Di Angela Casilli
Il voto europeo non sembra aver calmato gli animi, né nella maggioranza di governo né nelle opposizioni, visto il modo con cui si procede in Parlamento all’approvazione sia dell’autonomia regionale che del premierato, modus operandi caratterizzato da forzature da parte di una Destra che ritiene di poter decidere in assoluta libertà quello che vuole e da una Sinistra che ritiene, al contrario, di dover contrastare il Governo, manifestando nelle piazze e appellandosi ai costituzionalisti.
Il premierato ha superato al Senato il suo primo esame con l’approvazione del testo che dovrà, ora, superare la prova alla Camera per poi passare ad una seconda lettura in entrambe le Camere.
L’iter parlamentare, di per sé lungo, sarà comunque osteggiato da tutti quegli oppositori, e sono molti, che ritengono che la riforma sia l’anticamera di un vero e proprio regime, con le inevitabili derive autoritarie già viste in passato e temono per questo motivo “contraddizioni insanabili” nell’assetto costituzionale della nostra Repubblica.
Anche gli osservatori meno prevenuti sono d’accordo nel ritenere tale legge non ben definita, pur se migliorata rispetto al testo iniziale, per cui ci vorrà del tempo prima che possa funzionare veramente. La riforma stabilisce l’elezione diretta del Premier dal popolo ma non chiarisce come, tanto è vero che contiene una norma transitoria che stabilisce che entri in vigore solo dopo una nuova legge elettorale.
Facile perciò ironizzare su quanto scritto, visto i precedenti in fatto di legge elettorale, ma, questa volta, alcuni criteri basilari cui attenersi dovrebbero essere trascritti nella Costituzione, ad esempio la necessità di andare al ballottaggio se nessuno schieramento raggiungesse la maggioranza, come obbligatorietà, perché la Consulta a suo tempo ha bocciato sia il Porcellum che l’Italicum che non lo prevedevano.
Possiamo, quindi, essere certi che se la legge costituzionale sul premierato dovesse superare anche alla Camera l’esame, così com’è oggi, non sarebbe utilizzabile.
Sarebbe, invece, perfettamente utilizzabile dalle opposizioni che si coalizzerebbero nella campagna referendaria, per far saltare oltre alle riforme anche la Premier.
La prospettiva di tre referendum in una sola legislatura, oltre a quello sul premierato, anche quello sull’autonomia regionale e quello sulla Giustizia, quest’ultimo più che probabile, è un vero e proprio percorso di guerra, con un Parlamento sottoposto a tensioni crescenti con il rischio che la Costituzione diventi un capro espiatorio.

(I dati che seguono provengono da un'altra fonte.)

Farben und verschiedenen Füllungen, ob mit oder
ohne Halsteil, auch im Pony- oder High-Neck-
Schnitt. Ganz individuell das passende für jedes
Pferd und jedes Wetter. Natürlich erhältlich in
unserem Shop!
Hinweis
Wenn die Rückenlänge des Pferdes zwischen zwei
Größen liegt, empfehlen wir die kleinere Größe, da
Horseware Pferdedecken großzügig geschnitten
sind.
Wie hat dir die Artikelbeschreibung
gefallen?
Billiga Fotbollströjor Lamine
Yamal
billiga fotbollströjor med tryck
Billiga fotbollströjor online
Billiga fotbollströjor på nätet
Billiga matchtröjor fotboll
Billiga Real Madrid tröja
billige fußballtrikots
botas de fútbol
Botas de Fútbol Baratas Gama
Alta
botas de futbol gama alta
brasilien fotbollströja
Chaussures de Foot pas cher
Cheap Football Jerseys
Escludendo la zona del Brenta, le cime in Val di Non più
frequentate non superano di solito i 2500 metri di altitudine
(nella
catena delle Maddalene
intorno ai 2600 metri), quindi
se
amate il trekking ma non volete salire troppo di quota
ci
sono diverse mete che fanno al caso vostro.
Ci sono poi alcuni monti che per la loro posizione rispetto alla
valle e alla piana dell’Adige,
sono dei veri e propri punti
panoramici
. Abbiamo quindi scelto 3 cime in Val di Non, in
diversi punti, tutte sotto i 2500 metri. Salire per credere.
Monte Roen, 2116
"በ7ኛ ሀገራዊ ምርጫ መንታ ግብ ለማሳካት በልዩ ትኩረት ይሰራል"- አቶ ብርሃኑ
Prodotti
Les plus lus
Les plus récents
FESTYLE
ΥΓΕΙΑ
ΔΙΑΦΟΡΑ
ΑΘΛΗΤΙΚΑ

C’è da chiedersi, inoltre, se valga la pena acuire il clima di scontro dopo le aggressioni avvenute alla Camera nei giorni scorsi.
E’ un clima pesante, che negli ultimi tempi ha dovuto anche registrare le offese alla memoria di Giacomo Matteotti, vittima dello squadrismo fascista e perfino battute sarcastiche sullo sterminio degli ebrei.
Sono immagini di un sistema politico in affanno incapace non solo di mediare, ma soprattutto di controllare le derive estremistiche e il linguaggio, addirittura, di alcuni esponenti politici.
Questo disinvolto imbarbarimento della politica accentuerà il distacco dell’opinione pubblica e rischierà di nuocere non poco al nostro Paese sul piano internazionale.